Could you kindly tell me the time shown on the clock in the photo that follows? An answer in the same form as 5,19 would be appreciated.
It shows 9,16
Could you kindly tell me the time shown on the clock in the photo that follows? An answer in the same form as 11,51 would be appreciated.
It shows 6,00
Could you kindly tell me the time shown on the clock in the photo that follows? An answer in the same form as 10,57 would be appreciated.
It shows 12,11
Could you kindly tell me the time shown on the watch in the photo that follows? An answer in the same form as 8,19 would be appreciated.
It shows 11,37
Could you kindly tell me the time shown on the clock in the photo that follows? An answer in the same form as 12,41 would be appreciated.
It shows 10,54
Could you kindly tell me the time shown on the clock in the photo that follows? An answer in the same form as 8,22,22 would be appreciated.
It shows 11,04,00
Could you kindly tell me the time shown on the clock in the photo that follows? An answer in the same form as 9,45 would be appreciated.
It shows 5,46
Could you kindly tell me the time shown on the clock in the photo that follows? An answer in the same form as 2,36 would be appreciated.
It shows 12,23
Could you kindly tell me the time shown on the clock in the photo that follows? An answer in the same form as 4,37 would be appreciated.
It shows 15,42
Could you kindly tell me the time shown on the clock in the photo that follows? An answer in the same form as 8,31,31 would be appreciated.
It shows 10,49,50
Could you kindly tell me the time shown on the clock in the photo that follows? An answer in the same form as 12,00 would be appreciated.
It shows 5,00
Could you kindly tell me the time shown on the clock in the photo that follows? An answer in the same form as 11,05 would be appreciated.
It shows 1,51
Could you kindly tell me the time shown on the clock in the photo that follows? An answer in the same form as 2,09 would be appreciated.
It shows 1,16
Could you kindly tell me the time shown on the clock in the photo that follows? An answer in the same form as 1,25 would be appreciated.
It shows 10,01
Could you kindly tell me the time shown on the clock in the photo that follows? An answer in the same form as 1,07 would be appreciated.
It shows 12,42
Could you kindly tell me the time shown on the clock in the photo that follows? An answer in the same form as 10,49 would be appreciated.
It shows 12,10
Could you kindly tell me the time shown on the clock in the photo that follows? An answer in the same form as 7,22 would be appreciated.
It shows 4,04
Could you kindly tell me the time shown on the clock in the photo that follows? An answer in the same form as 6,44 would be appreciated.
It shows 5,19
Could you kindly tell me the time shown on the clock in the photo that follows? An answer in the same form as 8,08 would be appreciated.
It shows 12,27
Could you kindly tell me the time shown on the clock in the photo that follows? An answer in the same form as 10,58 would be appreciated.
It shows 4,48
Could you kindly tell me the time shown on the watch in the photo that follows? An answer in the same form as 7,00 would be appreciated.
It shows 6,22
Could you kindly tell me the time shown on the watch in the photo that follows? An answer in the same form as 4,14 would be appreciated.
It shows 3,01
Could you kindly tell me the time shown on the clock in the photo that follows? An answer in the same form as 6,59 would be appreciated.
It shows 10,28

> [EXERCISE TASK]
Repeat all of the items above, putting "Time shown:" wherever "It shows" appears and leaving everything else unchanged.

> [SOLUTION TO THIS EXERCISE]
Could you kindly tell me the time shown on the clock in the photo that follows? An answer in the same form as 5,19 would be appreciated.
Time shown: 9,16
Could you kindly tell me the time shown on the clock in the photo that follows? An answer in the same form as 11,51 would be appreciated.
Time shown: 6,00
Could you kindly tell me the time shown on the clock in the photo that follows? An answer in the same form as 10,57 would be appreciated.
Time shown: 12,11
Could you kindly tell me the time shown on the watch in the photo that follows? An answer in the same form as 8,19 would be appreciated.
Time shown: 11,37
Could you kindly tell me the time shown on the clock in the photo that follows? An answer in the same form as 12,41 would be appreciated.
Time shown: 10,54
Could you kindly tell me the time shown on the clock in the photo that follows? An answer in the same form as 8,22,22 would be appreciated.
Time shown: 11,04,00
Could you kindly tell me the time shown on the clock in the photo that follows? An answer in the same form as 9,45 would be appreciated.
Time shown: 5,46
Could you kindly tell me the time shown on the clock in the photo that follows? An answer in the same form as 2,36 would be appreciated.
Time shown: 12,23
Could you kindly tell me the time shown on the clock in the photo that follows? An answer in the same form as 4,37 would be appreciated.
Time shown: 15,42
Could you kindly tell me the time shown on the clock in the photo that follows? An answer in the same form as 8,31,31 would be appreciated.
Time shown: 10,49,50
Could you kindly tell me the time shown on the clock in the photo that follows? An answer in the same form as 12,00 would be appreciated.
Time shown: 5,00
Could you kindly tell me the time shown on the clock in the photo that follows? An answer in the same form as 11,05 would be appreciated.
Time shown: 1,51
Could you kindly tell me the time shown on the clock in the photo that follows? An answer in the same form as 2,09 would be appreciated.
Time shown: 1,16
Could you kindly tell me the time shown on the clock in the photo that follows? An answer in the same form as 1,25 would be appreciated.
Time shown: 10,01
Could you kindly tell me the time shown on the clock in the photo that follows? An answer in the same form as 1,07 would be appreciated.
Time shown: 12,42
Could you kindly tell me the time shown on the clock in the photo that follows? An answer in the same form as 10,49 would be appreciated.
Time shown: 12,10
Could you kindly tell me the time shown on the clock in the photo that follows? An answer in the same form as 7,22 would be appreciated.
Time shown: 4,04
Could you kindly tell me the time shown on the clock in the photo that follows? An answer in the same form as 6,44 would be appreciated.
Time shown: 5,19
Could you kindly tell me the time shown on the clock in the photo that follows? An answer in the same form as 8,08 would be appreciated.
Time shown: 12,27
Could you kindly tell me the time shown on the clock in the photo that follows? An answer in the same form as 10,58 would be appreciated.
Time shown: 4,48
Could you kindly tell me the time shown on the watch in the photo that follows? An answer in the same form as 7,00 would be appreciated.
Time shown: 6,22
Could you kindly tell me the time shown on the watch in the photo that follows? An answer in the same form as 4,14 would be appreciated.
Time shown: 3,01
Could you kindly tell me the time shown on the clock in the photo that follows? An answer in the same form as 6,59 would be appreciated.
Time shown: 10,28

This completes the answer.